I also don't really align with the issues he has with students asking for the slide decks used in class. If it can help your students learn the material, the whole purpose of the class, then what's the big deal? This point in particular almost made it seem like he's a bit salty over his students not being deferential enough to him.

All in all, despite doing many of the things that this writer takes issue with when I was in college myself years ago, I have a great career and I'm good at my work. So I think the kids are going to be just fine.

Yes I think you're right about that. Most teachers are not good at teaching. You have to wonder why they need special certification to be a school teacher when the result is so bad. I know that most teachers were bad because I had a few excellent teachers and the contrast made it obvious. I failed high school math, then I went to university and did a more advanced math course; I got distinction. I didn't even invest more time. The difference is that, at university, I was mostly skipping the lectures and reading directly from the textbook.

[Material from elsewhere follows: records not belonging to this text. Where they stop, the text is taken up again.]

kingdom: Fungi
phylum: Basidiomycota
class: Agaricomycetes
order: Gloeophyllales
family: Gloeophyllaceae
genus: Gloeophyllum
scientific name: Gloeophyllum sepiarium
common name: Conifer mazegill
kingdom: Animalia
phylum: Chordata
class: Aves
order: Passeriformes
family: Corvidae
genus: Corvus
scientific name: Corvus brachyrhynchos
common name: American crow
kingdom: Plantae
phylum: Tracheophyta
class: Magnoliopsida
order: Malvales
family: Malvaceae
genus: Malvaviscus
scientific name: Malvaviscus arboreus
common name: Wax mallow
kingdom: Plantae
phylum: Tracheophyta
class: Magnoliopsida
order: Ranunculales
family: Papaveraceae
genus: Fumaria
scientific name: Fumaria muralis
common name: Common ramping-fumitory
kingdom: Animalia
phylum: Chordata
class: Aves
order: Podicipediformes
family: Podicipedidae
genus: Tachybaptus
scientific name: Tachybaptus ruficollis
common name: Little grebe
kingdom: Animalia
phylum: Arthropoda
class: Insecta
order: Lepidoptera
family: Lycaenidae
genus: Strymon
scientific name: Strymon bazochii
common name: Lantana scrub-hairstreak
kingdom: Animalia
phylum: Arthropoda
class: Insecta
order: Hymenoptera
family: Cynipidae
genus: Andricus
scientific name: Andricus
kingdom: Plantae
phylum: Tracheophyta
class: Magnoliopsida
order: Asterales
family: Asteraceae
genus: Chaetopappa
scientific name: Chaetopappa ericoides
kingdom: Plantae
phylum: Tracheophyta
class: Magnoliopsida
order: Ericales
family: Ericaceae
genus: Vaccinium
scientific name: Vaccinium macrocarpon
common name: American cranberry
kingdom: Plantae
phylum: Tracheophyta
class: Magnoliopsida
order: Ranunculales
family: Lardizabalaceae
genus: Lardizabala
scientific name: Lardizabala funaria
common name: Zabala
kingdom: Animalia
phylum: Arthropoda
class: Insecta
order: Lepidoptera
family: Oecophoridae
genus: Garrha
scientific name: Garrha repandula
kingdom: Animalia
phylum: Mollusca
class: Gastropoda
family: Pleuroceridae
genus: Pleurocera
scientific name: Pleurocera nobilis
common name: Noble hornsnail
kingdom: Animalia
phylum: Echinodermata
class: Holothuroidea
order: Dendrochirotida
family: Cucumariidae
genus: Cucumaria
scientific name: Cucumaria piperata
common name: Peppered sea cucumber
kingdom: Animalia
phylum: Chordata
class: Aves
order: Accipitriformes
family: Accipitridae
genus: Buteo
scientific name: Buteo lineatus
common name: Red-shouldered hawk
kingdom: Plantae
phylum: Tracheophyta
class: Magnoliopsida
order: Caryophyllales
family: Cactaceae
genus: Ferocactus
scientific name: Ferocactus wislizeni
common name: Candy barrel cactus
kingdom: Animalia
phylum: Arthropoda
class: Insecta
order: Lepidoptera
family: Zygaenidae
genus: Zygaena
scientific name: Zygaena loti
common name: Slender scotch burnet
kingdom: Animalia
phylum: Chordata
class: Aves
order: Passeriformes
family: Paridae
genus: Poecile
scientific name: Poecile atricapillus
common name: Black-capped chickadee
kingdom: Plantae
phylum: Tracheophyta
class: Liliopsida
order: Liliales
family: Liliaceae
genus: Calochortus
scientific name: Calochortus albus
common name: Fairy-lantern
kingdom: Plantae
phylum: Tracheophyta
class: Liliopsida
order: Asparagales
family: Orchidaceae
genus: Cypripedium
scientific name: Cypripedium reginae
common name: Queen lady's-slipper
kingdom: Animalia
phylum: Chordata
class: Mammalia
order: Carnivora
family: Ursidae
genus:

Math at school was just insane; it was an endless stream of; if you see this problem, use this formula. If you see that problem, use that formula... But nobody understood what they were doing. Nobody learned math from first principles.

It's weird though because in university, as I was doing well in math, I came across John Von Neumann's quote "In mathematics, you don't understand things. You just get used to them."

To me, this suggests that some gifted people have the ability to apply complex rules without understanding them from first principles... But that was absolutely never the case for me. I'm the opposite of that. I can't apply something before I fully understand it.

  • I always laugh when professors complain that students doing poorly in the class don't show up to class or office hours; they might just be really bad teachers, and they know those things won't help them.